Task details: Format every line read from the pages in the entries below as a Markdown table with the columns No. and Text, numbering the rows in order and leaving out blank lines and the pictures.

Dataset entries:
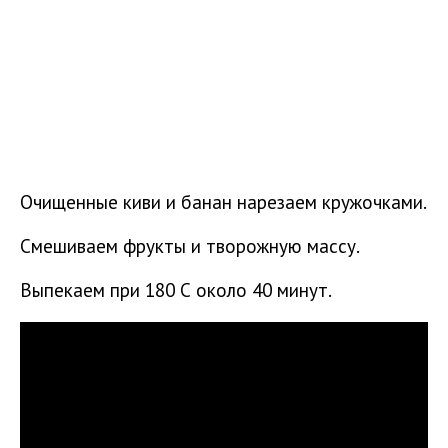
Очищенные киви и банан нарезаем кружочками.
Смешиваем фрукты и творожную массу.
Выпекаем при 180 С около 40 минут.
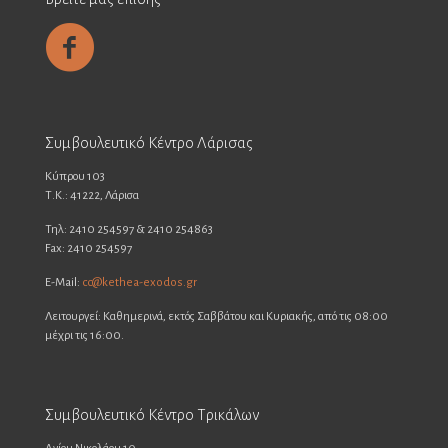
Συμβουλευτικό Κέντρο Λάρισας
Κύπρου 103
Τ.Κ.: 41222, Λάρισα
Τηλ: 2410 254597 & 2410 254863
Fax: 2410 254597
E-Mail:
cc@kethea-exodos.gr
Λειτουργεί: Καθημερινά, εκτός Σαββάτου και Κυριακής, από τις 08:00
μέχρι τις 16:00.
Συμβουλευτικό Κέντρο Τρικάλων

Problem solution:
| No. | Text |
|---|---|
| 1 | Очищенные киви и банан нарезаем кружочками. |
| 2 | Смешиваем фрукты и творожную массу. |
| 3 | Выпекаем при 180 С около 40 минут. |
| 4 | Συμβουλευτικό Κέντρο Λάρισας |
| 5 | Κύπρου 103 |
| 6 | Τ.Κ.: 41222, Λάρισα |
| 7 | Τηλ: 2410 254597 & 2410 254863 |
| 8 | Fax: 2410 254597 |
| 9 | E-Mail: |
| 10 | cc@kethea-exodos.gr |
| 11 | Λειτουργεί: Καθημερινά, εκτός Σαββάτου και Κυριακής, από τις 08:00 |
| 12 | μέχρι τις 16:00. |
| 13 | Συμβουλευτικό Κέντρο Τρικάλων |